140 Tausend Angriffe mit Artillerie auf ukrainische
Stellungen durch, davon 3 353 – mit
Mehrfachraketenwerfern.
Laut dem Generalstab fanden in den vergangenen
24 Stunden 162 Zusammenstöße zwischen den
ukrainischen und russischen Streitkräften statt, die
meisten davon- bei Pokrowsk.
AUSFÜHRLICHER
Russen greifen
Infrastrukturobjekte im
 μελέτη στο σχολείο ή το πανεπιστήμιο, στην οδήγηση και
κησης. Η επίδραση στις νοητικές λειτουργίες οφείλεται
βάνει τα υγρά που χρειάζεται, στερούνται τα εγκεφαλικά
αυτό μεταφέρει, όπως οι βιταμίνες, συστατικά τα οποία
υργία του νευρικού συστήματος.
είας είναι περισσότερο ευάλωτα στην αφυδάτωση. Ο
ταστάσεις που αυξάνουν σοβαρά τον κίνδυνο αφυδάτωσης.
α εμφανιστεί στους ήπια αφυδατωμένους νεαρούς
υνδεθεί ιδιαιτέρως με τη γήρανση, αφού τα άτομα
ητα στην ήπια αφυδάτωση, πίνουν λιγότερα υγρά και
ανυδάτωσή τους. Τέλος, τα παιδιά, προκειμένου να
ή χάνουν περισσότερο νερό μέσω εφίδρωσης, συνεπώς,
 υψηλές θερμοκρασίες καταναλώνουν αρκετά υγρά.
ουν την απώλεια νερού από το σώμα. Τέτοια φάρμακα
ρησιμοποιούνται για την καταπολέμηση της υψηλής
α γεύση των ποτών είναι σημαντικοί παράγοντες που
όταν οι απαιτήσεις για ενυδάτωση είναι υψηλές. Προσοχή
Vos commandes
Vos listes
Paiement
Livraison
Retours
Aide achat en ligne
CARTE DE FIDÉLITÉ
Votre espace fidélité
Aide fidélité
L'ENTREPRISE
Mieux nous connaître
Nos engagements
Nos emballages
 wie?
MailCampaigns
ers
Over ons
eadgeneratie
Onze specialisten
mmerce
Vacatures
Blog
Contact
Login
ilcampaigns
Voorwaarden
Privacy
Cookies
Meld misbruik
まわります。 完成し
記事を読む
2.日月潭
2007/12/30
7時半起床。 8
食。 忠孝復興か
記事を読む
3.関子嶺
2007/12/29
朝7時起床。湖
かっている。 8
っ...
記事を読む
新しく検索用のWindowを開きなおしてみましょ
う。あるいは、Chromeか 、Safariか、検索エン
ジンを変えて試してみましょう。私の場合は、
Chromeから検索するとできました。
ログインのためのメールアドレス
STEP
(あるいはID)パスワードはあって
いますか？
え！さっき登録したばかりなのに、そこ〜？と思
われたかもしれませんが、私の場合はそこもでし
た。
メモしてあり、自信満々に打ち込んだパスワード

------------------------

== Exercise description ==
Of the entries above, transcribe exactly those lines that fall between the line containing "Nos emballages" and the line containing "ジンを変えて試してみましょう。私の場合は、", together with those two lines.

== Task answer ==
Nos emballages
 wie?
MailCampaigns
ers
Over ons
eadgeneratie
Onze specialisten
mmerce
Vacatures
Blog
Contact
Login
ilcampaigns
Voorwaarden
Privacy
Cookies
Meld misbruik
まわります。 完成し
記事を読む
2.日月潭
2007/12/30
7時半起床。 8
食。 忠孝復興か
記事を読む
3.関子嶺
2007/12/29
朝7時起床。湖
かっている。 8
っ...
記事を読む
新しく検索用のWindowを開きなおしてみましょ
う。あるいは、Chromeか 、Safariか、検索エン
ジンを変えて試してみましょう。私の場合は、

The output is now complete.